Zużyte w listopadzie 2023

 Witajcie,

 Zapraszam dzisiaj na przegląd zużytych produktów, które udało mi się wykończyć w listopadzie. Wyrzuciłam sporo zużytych i starych kosmetyków do makijażu, trochę zaś mniej kosmetyków pielęgnacyjnych. Jeśli jesteście ciekawi to zapraszam do dalszej lektury.

Makijaż

 Eveline Variete - bardzo fajny tusz, z wygiętą szczoteczką, ale jednocześnie zaokrągloną - dobrze malowało się nią rzęsy. Tusz nie kruszył się, ani nie rozmazywał, efekt dzienny.



 Oriflame Hypnotic Depth - najgorszy tusz z tej marki jaki miałam - strasznie się rozmazywał, już dawno tusz nie robił mi takiej pandy pod oczami. Odczekałam, bo myślałam, że trochę przeschnie, ale to też nie pomogło. Bardzo mnie to zdziwiło, bo to pierwszy tusz tej marki, który tak u mnie się nie sprawdził.

Eveline Variete Hydra loose powder - puder miał bardzo ciekawą formułę, był chłodzący, dawał efekt nawilżenia na twarzy, ale był jednocześnie matujący... Efekt chłodzenie w połowie opakowania zniknął, jakby woda zawarta w pudrze (tak w składzie jest woda) jakby wyparowała. Oryginalny produkt, wart wypróbowania, sam puder bardzo fajnie spisał się u mnie szczególnie w gorące dni.

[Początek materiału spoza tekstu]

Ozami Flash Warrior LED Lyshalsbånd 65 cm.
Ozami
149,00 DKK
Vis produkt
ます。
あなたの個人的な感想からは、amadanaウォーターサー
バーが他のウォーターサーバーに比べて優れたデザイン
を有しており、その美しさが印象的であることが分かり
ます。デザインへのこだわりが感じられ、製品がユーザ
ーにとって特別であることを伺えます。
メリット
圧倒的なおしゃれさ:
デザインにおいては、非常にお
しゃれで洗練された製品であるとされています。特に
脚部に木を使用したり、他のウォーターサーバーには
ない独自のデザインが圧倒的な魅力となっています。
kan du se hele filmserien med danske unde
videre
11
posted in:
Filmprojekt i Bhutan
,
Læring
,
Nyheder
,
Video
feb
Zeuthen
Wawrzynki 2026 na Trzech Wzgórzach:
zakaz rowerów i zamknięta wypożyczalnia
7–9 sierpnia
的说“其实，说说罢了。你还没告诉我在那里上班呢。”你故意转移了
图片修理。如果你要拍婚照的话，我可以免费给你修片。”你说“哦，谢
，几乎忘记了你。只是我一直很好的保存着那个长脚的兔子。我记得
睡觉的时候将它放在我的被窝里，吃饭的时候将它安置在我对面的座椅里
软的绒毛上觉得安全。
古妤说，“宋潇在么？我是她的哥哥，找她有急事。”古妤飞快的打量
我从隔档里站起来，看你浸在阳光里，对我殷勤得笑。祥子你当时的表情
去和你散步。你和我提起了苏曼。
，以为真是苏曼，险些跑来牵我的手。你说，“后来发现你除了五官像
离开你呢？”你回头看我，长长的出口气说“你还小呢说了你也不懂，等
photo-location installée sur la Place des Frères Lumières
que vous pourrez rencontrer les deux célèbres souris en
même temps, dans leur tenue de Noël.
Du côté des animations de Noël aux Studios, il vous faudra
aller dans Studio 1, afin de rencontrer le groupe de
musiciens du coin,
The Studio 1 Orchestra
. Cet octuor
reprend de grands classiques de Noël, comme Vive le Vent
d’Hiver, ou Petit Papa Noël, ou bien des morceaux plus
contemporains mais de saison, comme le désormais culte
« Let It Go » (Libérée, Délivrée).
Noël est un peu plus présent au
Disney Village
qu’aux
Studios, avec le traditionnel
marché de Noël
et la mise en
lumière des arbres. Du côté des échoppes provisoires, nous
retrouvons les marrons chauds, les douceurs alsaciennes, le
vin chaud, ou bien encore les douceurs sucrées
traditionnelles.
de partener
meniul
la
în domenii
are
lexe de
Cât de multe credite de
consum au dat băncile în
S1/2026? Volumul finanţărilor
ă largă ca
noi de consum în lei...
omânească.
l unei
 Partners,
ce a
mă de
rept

Bel hypoallergenic matujący puder w kompakcie - świetny produkt, puderniczka ma wygodne lusterko, dla mnie idealny puder do poprawek w ciągu dnia, choć identyczny, a nieco taniej z tej samej marki tylko w beżowym opakowaniu można kupić w Biedronce.

Eveline Tea Tree korektor w odcieniu 03 - bardzo jasny jak na najciemnieszy odcień - korektor dziwnie mi wysechł... na pacynkę nie chce się nic nabierać, a używałam dosłownie kilka miesięcy. Sam w sobie korektor było ok, ładnie zakrywał i wysuszał niedoskonałości.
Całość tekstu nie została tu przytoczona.